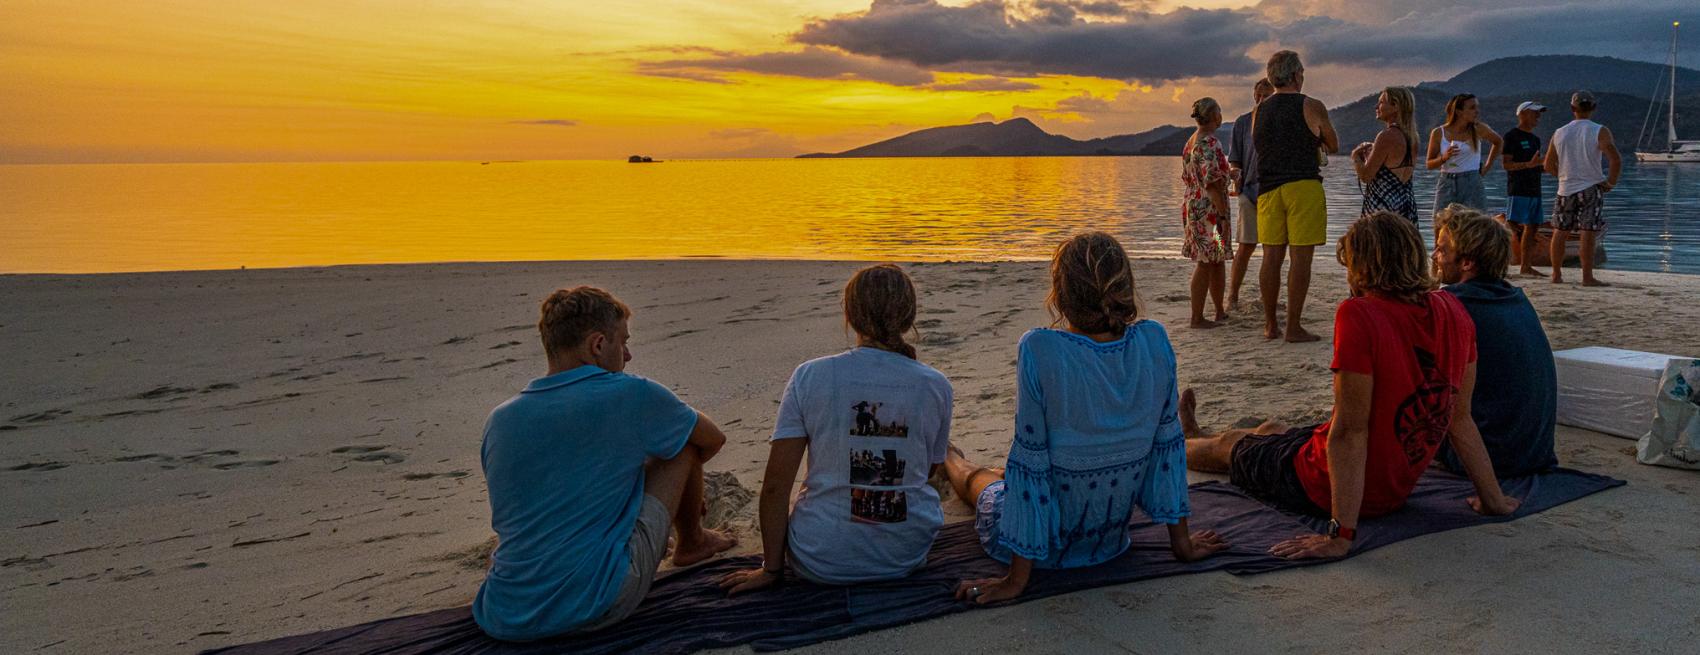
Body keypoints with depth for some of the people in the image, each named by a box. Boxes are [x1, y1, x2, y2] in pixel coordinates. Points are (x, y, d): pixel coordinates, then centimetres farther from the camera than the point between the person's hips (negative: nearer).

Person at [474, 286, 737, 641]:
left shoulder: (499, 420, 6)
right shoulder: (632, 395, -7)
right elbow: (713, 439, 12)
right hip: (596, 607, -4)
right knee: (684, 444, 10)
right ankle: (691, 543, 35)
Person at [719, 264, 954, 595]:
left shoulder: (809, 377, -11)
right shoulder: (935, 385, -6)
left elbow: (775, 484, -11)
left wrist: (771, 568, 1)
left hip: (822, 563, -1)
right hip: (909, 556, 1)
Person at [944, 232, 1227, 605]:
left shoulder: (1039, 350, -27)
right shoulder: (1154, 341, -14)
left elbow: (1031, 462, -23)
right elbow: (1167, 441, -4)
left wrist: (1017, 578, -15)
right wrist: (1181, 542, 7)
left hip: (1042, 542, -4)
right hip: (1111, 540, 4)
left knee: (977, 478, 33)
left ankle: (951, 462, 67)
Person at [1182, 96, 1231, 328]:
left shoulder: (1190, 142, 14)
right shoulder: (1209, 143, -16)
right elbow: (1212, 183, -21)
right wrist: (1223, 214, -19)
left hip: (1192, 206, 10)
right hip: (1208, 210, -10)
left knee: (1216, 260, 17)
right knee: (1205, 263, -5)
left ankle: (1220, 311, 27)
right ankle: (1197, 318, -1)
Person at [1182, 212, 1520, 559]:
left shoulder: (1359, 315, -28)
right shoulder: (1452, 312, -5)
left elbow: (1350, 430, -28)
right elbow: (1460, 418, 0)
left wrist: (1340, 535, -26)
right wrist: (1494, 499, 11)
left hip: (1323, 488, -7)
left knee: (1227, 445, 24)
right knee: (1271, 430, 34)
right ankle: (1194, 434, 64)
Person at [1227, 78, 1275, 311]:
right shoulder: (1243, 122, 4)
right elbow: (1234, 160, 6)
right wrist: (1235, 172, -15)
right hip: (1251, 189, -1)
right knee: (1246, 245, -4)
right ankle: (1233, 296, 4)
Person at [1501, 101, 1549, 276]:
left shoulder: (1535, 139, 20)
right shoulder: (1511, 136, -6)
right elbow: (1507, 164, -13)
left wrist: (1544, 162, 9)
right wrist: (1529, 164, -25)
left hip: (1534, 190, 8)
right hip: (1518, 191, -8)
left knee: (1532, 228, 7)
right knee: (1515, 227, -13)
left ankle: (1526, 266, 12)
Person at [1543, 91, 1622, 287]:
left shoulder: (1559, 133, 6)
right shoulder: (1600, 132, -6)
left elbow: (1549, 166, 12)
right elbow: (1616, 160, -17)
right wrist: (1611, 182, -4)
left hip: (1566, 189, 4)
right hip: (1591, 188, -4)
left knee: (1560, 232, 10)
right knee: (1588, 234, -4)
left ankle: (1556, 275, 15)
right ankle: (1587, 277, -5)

_____

■ **Activity**:
Reproduce the material above verbatim, with every line in its original order, and omit the picture from your answer.

■ **Solution to this task**:
Body keypoints with depth for some of the people in the image, each named by a box. Boxes are [x1, y1, x2, y2] in pixel coordinates. Points are (x, y, d): pixel coordinates, then centimetres farther from the camera than the point between the person's hips (negative: nearer).

Person at [474, 286, 737, 641]:
left shoulder: (499, 420, 6)
right shoulder: (632, 395, -7)
right elbow: (713, 439, 12)
right hip: (596, 607, -4)
right knee: (684, 444, 10)
right ankle: (691, 543, 35)
Person at [719, 264, 954, 595]:
left shoulder: (809, 377, -11)
right shoulder: (935, 385, -6)
left elbow: (775, 484, -11)
left wrist: (771, 568, 1)
left hip: (822, 563, -1)
right hip: (909, 556, 1)
Person at [944, 232, 1227, 605]:
left shoulder: (1039, 350, -27)
right shoulder: (1154, 341, -14)
left elbow: (1031, 462, -23)
right elbow: (1167, 441, -4)
left wrist: (1017, 578, -15)
right wrist: (1181, 542, 7)
left hip: (1042, 542, -4)
right hip: (1111, 540, 4)
left knee: (977, 478, 33)
left ankle: (951, 462, 67)
Person at [1182, 96, 1231, 328]:
left shoulder: (1190, 142, 14)
right shoulder: (1209, 143, -16)
right elbow: (1212, 183, -21)
right wrist: (1223, 214, -19)
left hip: (1192, 206, 10)
right hip: (1208, 210, -10)
left knee: (1216, 260, 17)
right knee: (1205, 263, -5)
left ankle: (1220, 311, 27)
right ankle: (1197, 318, -1)
Person at [1182, 212, 1520, 559]:
left shoulder: (1359, 315, -28)
right shoulder: (1452, 312, -5)
left elbow: (1350, 430, -28)
right elbow: (1460, 418, 0)
left wrist: (1340, 535, -26)
right wrist: (1494, 499, 11)
left hip: (1323, 488, -7)
left knee: (1227, 445, 24)
right knee: (1271, 430, 34)
right ankle: (1194, 434, 64)
Person at [1227, 78, 1275, 311]:
right shoulder: (1243, 122, 4)
right elbow: (1234, 160, 6)
right wrist: (1235, 172, -15)
right hip: (1251, 189, -1)
right knee: (1246, 245, -4)
right ankle: (1233, 296, 4)
Person at [1501, 101, 1549, 276]:
left shoulder: (1535, 139, 20)
right shoulder: (1511, 136, -6)
right elbow: (1507, 164, -13)
left wrist: (1544, 162, 9)
right wrist: (1529, 164, -25)
left hip: (1534, 190, 8)
right hip: (1518, 191, -8)
left knee: (1532, 228, 7)
right knee: (1515, 227, -13)
left ankle: (1526, 266, 12)
Person at [1543, 91, 1622, 287]:
left shoulder: (1559, 133, 6)
right shoulder: (1600, 132, -6)
left elbow: (1549, 166, 12)
right elbow: (1616, 160, -17)
right wrist: (1611, 182, -4)
left hip: (1566, 189, 4)
right hip: (1591, 188, -4)
left knee: (1560, 232, 10)
right knee: (1588, 234, -4)
left ankle: (1556, 275, 15)
right ankle: (1587, 277, -5)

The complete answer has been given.